Powell’s conspiratorial comments were also too much for Fox News host Tucker Carlson, who said that when his team reached out to Powell and requested some evidence, she refused to provide any information to support her claims. “When we kept pressing, she got angry and told us to stop contacting her,” Carlson explained on air.
“Powell did say that electronic voting is dangerous—we’re with her there—but she never demonstrated that a single actual vote was moved illegitimately by software from one candidate to another,” Carlson concluded. “Not one.”
Despite this, Powell doubled down on her claims. On Nov. 25, she announced that she had filed lawsuits in Georgia and Michigan, which she posted on her legal defense fund website under the title “The Kraken is released.” The site also bore a picture of Powell smiling with the caption “Kraken Releaser.”
Powell’s initial filing in Georgia was riddled with grammatical errors, spelling mistakes, and nonsensical claims such as “computerized ballot-stuffing and vote manipulation” enacted by “foreign oligarchs and dictators.”
Powell made no attempt to offer evidence for her sensational claims, instead repeating many of her previous statements on voter fraud and the Dominion voting machines, many of which have already been disproven. One such example is Powell’s claim that the “design and features of the Dominion software do not permit a simple audit to reveal its misallocation, redistribution, or deletion of votes,” making it impossible to discover fraudulent activity. In response to Powell’s allegation, Dominion released a statement that “every vote from a Dominion device in Georgia is documented on an auditable paper trail and creates a verifiable paper ballot available for hand-counting.”
Georgia conducted a hand recount of ballots, which confirmed Joe Biden as the winner.
Powell’s bid to overturn the election results in Georgia did not stop there. The attorney filed an affidavit Monday citing Ron Watkins, the former administrator of the 8kun message board (home of Q’s infamous drops) and a prominent QAnon figure, as evidence. Watkins, who has no experience with electronic voting systems, is quoted saying he wants to “alert the public and let the world know the truth about actual voting tabulation software design” but never actually says that there was any fraud in the Georgia election.
Ron Watkins, along with his father Jim, are among the handful of people who can verify Q’s drops on 8kun. Some have even suggested that the Watkins family might be behind the Q account entirely, though both Ron and Jim have denied the allegations. Regardless, Powell’s decision to include an affidavit citing a central QAnon figure emphasizes her ties to the virtual cult—a cult that now deems her a heroine to their cause.

Input data

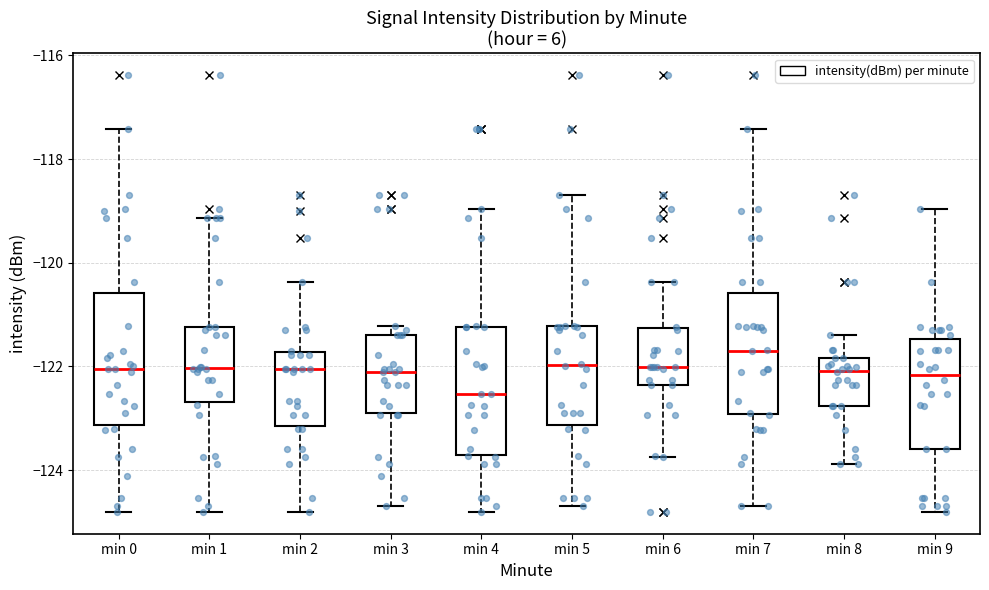

Which box's median line is the lowest?

min 4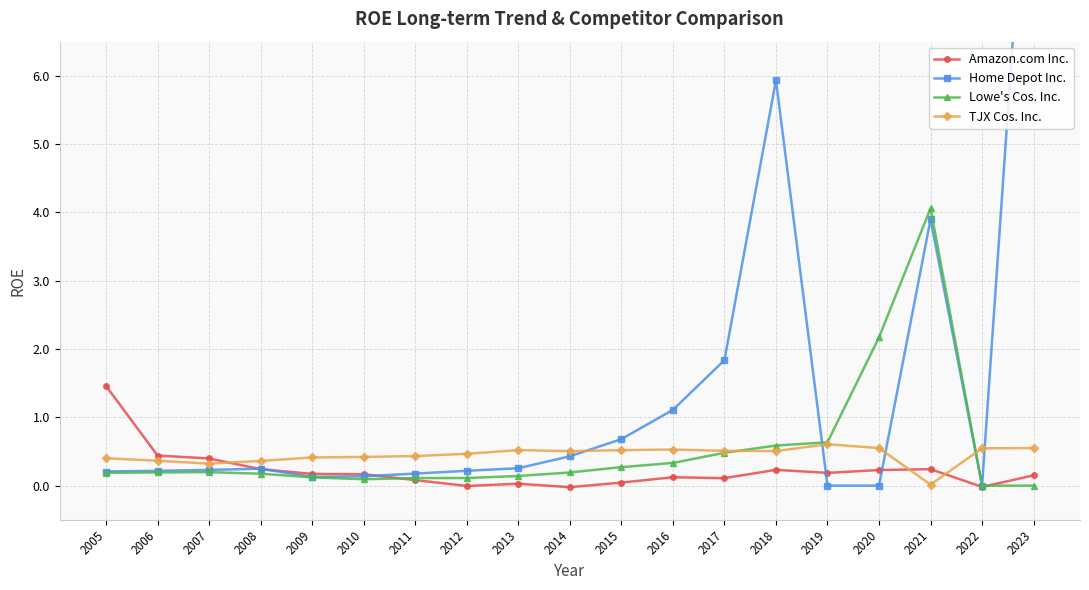

Rank the categories by Amazon.com Inc. value from highest to lowest.

2005, 2006, 2007, 2008, 2021, 2018, 2020, 2019, 2009, 2010, 2023, 2016, 2017, 2011, 2015, 2013, 2012, 2022, 2014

Using the information
1. In the article about Sidney Powell's election claims, which two states did Powell say on Nov. 25 she had filed lawsuits in?
2. Reproduce word for word everything in the article about Sidney Powell's election claims from "Georgia conducted a" down to "the Georgia election.".
Rely on the article about Sidney Powell's election claims and nothing else.

Solved problems
1. Georgia and Michigan.

2.
Georgia conducted a hand recount of ballots, which confirmed Joe Biden as the winner.
Powell’s bid to overturn the election results in Georgia did not stop there. The attorney filed an affidavit Monday citing Ron Watkins, the former administrator of the 8kun message board (home of Q’s infamous drops) and a prominent QAnon figure, as evidence. Watkins, who has no experience with electronic voting systems, is quoted saying he wants to “alert the public and let the world know the truth about actual voting tabulation software design” but never actually says that there was any fraud in the Georgia election.